Pamiętała dobrze, że należy rozmasować każdą bolącą część ciała i rozciągnąć. Poprawiła tylko swój płaszcz, nałożyła dokładnie buty i zaczęła rozmasowywać bolące miejsca, rozglądając się zarazem za swoim bagażem i przy okazji przyglądając się reszcie osób.
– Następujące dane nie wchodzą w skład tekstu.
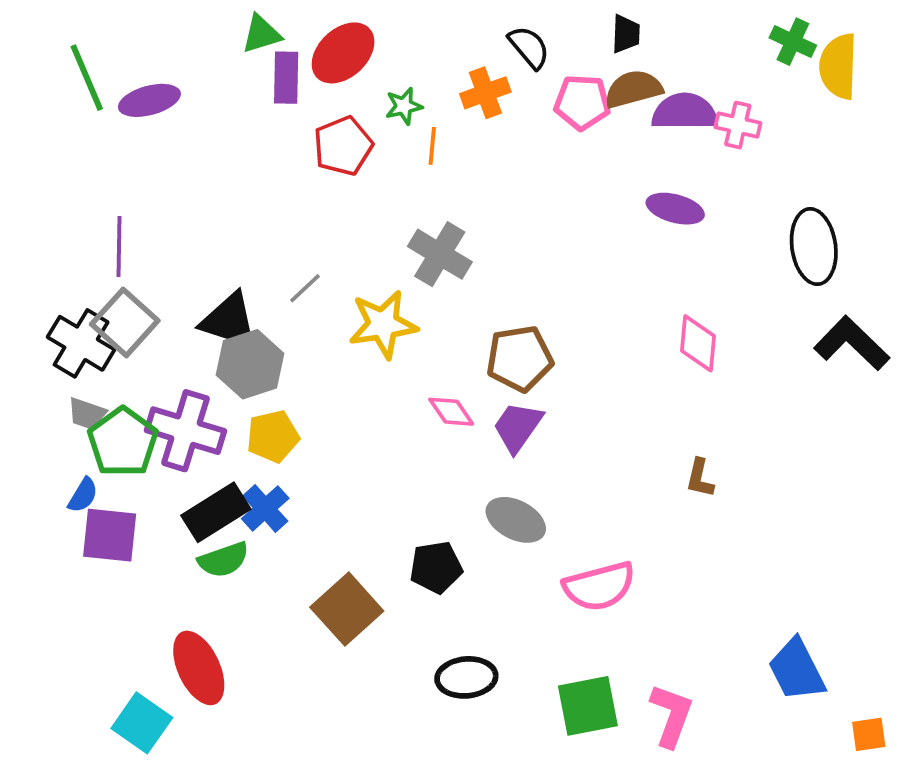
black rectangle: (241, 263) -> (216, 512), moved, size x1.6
Pozbierała wszystkie swoje rzeczy do kupy – reszta osób też tak uczyniła – „Trzeba by się jakoś zapoznać, wszakże mamy być grupą” – pomyślała poprawiając stanik i rozczesując włosami swe czarne i piękne włosy. Spojrzała na zegarek, co czyniła dość często i ku swojemu zdumieniu go tam nie było –„Ah zapomniałam, że ten żołnierz mi go ściągnął”. Dokładnie przyjrzała się jeszcze reszcie odwzajemniając uśmiechy i inne miłe gesty. Powinni poznać się i to od razu, dokładnie wiedziała jak uznanie innych osób jest ważne o zaufaniu nie wspominając… wtem usłyszała jakiś płacz, najwyraźniej mężczyzny, dochodzący z pewnej odległości.
„Cóż może teraz sobie odpuścimy i po cichu udamy się w tamtym kierunku, ale na pewno jako grupa. Jaka szkoda, że nie mam broni” – rozmyślając Magdalena poprawiła swoje wojskowe buty. Spojrzała w ciszy na przewodniczącą grupy, nie miała jej za złe, czy też nikomu innemu, że to właśnie ją wybrali – ktoś musiał dowodzić tym całym zbiorowiskiem, żeby nie było zamieszania w grupie – przecież najważniejsza jest misja. „Może pani Flisz zarządzi mały rekonesans, wolni strzelcy się chyba nie przydadzą” – dostrzegła osobę, którą jej przedstawili jako Jacek Tyrański – „Właśnie o takich osobach myślała, przecież musimy się dzielić wiedzą i pracować jako grupa”. Magdalena wychowana w żołnierskim porządku nie miała zamiaru wychylać nosa i działać na własną rękę, aczkolwiek… kiedy zajdzie taka potrzeba….
__________________ Gdybym nie odpisywał przez 2 dni.. plsss PW:)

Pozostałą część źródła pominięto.